Where I live, in the San Francisco Bay Area, we have curbside collection of organics. Every resident gets a little green bin to keep in our kitchen for food scraps. We dump it into a bigger green bin with our yard trimmings and this gets emptied weekly, along with the recycling and the (shrinking amount of) garbage. In the first large-scale urban food scrap composting program in the country, San Francisco’s residents, restaurants, and other businesses send more than 400 tons of food scraps and other compostable material to be composted rather than landfilled each day.88

  If your city doesn’t have a municipal composting program, don’t worry. Organic waste can also be composted at the household or neighborhood level. I like decentralized backyard or neighborhood composting best anyway, because then we’re not using trucks to haul around this material that is mostly water. There are lots of easy systems for backyard composting. I have four tidy little black bins outside my back door full of worms that chomp up all my food trimmings, table scraps, yard waste, and soiled paper and turn it into a rich, effective fertilizer. When I visited my friend Jim Puckett in his tiny apartment in Amsterdam, he had an attractive wooden box just inside the front door. It looks like a regular bench but you can lift the seat and see the worms inside doing their thing to last night’s dinner.

  Of course, you don’t need fancy compost bins to get started.
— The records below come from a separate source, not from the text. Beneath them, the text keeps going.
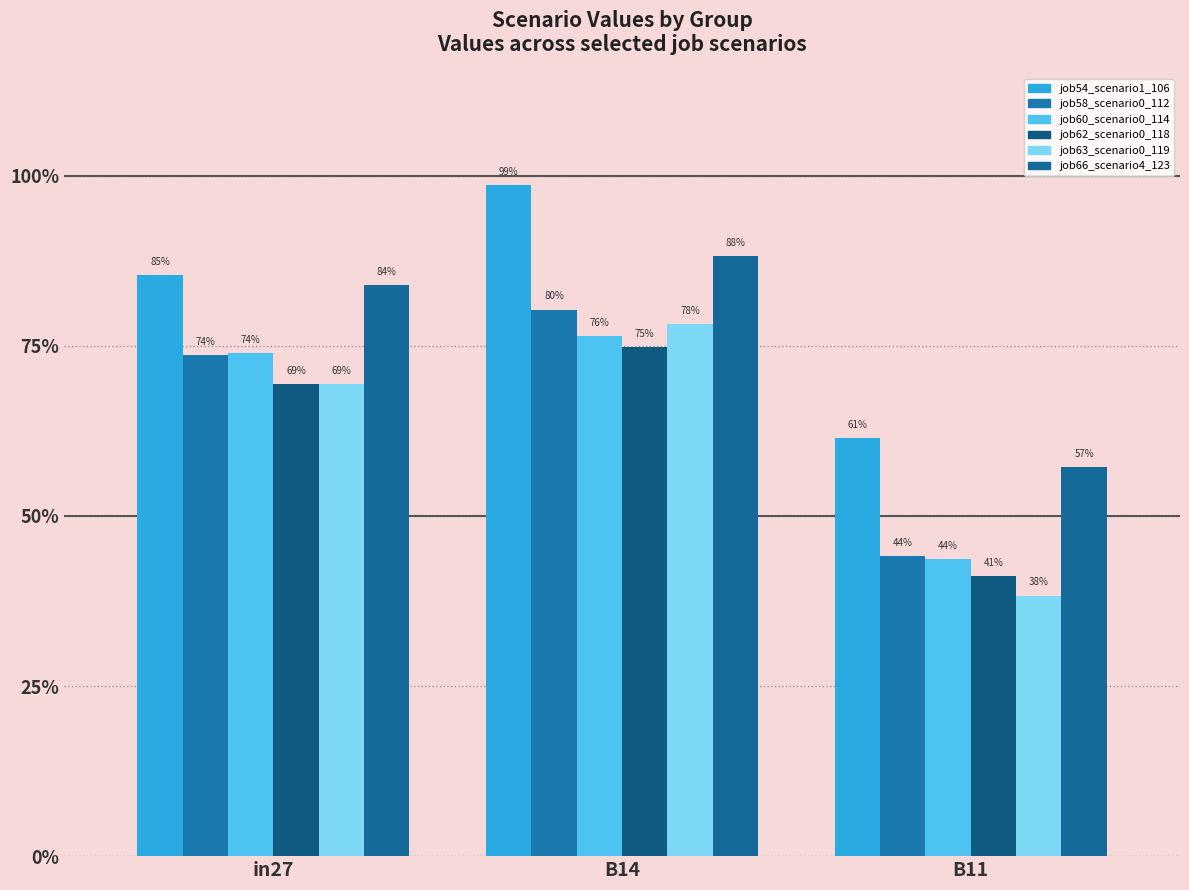

What is the difference between the second highest and minimum values in the job62_scenario0_118 series?

0.3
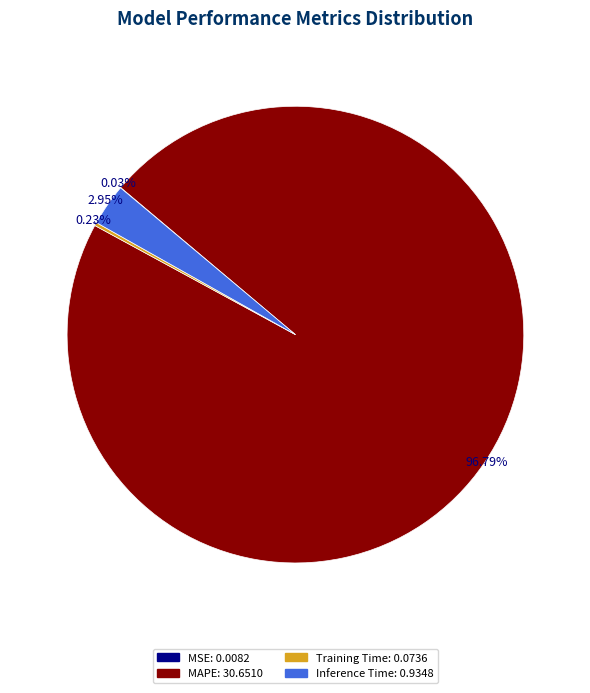

To the nearest percent, what percentage of the pie is MAPE?

97%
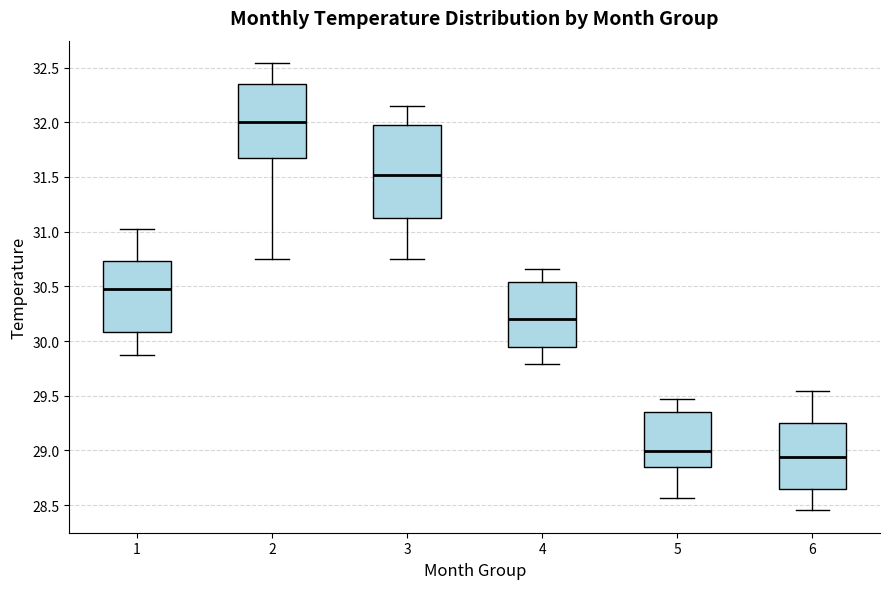

Reading left to right, transcribe this box plot: for each box, give where its median line is, the range the box spans, and where its two whiskers end, as read against the y-axis. The values are not printed on the chart, so give them approximately, as read against the axis.

1: median 30.50, box 30.10 to 30.75, whiskers 29.85 to 31.00
2: median 32.00, box 31.65 to 32.35, whiskers 30.75 to 32.55
3: median 31.50, box 31.10 to 31.95, whiskers 30.75 to 32.15
4: median 30.20, box 29.95 to 30.55, whiskers 29.80 to 30.65
5: median 29.00, box 28.85 to 29.35, whiskers 28.55 to 29.45
6: median 28.95, box 28.65 to 29.25, whiskers 28.45 to 29.55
I’ve seen neighborhood composting programs in New Delhi, India, and Quezon City in the Philippines that use old fifty-five-gallon barrels or just long ditches filled with worms into which residents dump their organic waste. In developing countries, composting is even easier since generally their waste contains an even higher portion of organics than in heavily industrialized, consumer-maniac countries, with all our disposable Stuff. From Cairo to Calcutta, community organizations and sometimes forward-thinking municipal officials are setting up composting programs.